Lijiang is not too unlike Dali, charming cobbled stones lining the streets of old towns full of ethnic charm, delicious local food, craftwork and souvenirs. It doesn’t have the stunning range of street food that Dali has but it has great ethnic restaurants with unique and tasty dishes. And an unusual dual open waterway system, one canal for household water for washing and one to supply toilets. I do hope that kid I just saw peeing into the waterway was using the correct one. Just a little reminder you’re still in China.
Of course Yu Long has replaced Er Hai sea as the main tourist attraction. It’s remarkably easy to get very high up onto the mountain base. A long motorway leads up a steep slope followed by a short cable car ride. Although you are starting from 2.3 km it is advisable to buy an can of oxygen, you can get them almost anywhere, to avoid altitude sickness. And of course it’s China so even at that altitude up a mountain deep in the countryside there’s 4G service. I can’t get any service on the tube in london a few meters below ground but in China - 3.5km above sea level - no problem.

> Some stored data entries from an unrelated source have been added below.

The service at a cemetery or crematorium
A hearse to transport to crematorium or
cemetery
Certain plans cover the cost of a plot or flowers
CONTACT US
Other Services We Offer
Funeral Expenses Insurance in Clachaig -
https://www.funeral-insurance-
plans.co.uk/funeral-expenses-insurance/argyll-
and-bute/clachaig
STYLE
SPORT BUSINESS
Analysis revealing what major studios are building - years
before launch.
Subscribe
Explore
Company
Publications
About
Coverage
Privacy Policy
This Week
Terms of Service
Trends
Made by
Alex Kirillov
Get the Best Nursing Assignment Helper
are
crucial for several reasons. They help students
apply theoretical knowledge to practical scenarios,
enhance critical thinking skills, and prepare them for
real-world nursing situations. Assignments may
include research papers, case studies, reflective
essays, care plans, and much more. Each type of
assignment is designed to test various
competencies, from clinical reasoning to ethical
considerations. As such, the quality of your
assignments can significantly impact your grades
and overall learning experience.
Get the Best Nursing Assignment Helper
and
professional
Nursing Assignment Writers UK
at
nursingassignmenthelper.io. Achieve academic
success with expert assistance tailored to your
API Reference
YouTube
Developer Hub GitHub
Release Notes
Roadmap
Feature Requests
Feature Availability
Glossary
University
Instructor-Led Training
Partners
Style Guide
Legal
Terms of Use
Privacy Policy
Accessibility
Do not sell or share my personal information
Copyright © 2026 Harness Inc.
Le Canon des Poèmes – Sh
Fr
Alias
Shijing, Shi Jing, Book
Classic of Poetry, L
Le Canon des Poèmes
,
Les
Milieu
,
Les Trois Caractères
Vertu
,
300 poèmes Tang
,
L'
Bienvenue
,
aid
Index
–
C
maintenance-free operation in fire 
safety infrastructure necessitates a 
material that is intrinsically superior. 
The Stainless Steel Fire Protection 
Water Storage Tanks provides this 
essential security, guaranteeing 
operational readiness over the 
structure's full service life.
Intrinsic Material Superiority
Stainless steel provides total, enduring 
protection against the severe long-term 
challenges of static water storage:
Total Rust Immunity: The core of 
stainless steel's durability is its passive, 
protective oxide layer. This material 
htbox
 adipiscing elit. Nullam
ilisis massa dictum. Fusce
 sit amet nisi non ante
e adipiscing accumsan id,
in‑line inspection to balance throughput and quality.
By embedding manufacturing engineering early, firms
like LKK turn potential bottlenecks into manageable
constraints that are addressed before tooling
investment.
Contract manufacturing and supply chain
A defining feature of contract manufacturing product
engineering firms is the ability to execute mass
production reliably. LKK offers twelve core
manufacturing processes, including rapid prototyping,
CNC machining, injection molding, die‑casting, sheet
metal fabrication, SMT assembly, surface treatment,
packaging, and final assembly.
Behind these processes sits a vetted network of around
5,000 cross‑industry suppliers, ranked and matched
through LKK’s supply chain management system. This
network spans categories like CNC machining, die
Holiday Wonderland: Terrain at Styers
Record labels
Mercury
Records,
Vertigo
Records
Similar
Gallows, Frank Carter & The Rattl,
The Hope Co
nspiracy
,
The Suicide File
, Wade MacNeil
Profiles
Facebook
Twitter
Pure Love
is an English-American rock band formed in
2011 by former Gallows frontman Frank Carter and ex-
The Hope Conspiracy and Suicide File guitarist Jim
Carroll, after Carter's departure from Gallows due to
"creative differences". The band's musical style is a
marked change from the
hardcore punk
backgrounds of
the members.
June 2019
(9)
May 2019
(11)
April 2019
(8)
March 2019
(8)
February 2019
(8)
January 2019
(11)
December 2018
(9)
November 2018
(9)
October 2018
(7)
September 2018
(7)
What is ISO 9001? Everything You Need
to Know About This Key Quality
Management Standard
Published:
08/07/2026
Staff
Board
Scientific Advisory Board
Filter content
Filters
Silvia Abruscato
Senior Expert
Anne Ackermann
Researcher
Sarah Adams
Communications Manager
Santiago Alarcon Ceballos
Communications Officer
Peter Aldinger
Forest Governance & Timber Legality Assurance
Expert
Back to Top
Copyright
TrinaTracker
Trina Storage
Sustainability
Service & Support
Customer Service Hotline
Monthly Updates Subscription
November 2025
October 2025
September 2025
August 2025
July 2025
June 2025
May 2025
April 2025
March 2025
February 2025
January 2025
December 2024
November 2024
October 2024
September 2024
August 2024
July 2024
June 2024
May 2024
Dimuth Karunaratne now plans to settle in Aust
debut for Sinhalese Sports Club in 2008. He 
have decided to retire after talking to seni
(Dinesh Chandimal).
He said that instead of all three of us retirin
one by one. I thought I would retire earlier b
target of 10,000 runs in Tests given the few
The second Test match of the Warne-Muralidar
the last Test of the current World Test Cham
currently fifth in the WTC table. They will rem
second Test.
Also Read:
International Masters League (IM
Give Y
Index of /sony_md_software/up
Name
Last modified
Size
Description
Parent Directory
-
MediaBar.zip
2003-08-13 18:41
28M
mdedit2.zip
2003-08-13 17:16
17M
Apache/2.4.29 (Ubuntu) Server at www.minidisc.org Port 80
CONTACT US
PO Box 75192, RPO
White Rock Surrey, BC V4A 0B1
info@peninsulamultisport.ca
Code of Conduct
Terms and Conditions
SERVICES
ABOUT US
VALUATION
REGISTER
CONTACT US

If you live here and want to get out of the smoggy city in the winter I can’t recommend Lijiang enough or if you’re ever visiting China in their dry season (and make sure it’s the dry season) I recommend heading to Lijiang for the experience of a lifetime.
Frustratingly our guide dropped us off where we couldn’t enter the mountain until after dawn so I had to snap this instead.
The old towns are charming and a great place to find delicious food and to get little girls who don’t normally like to walk too much to run around all evening.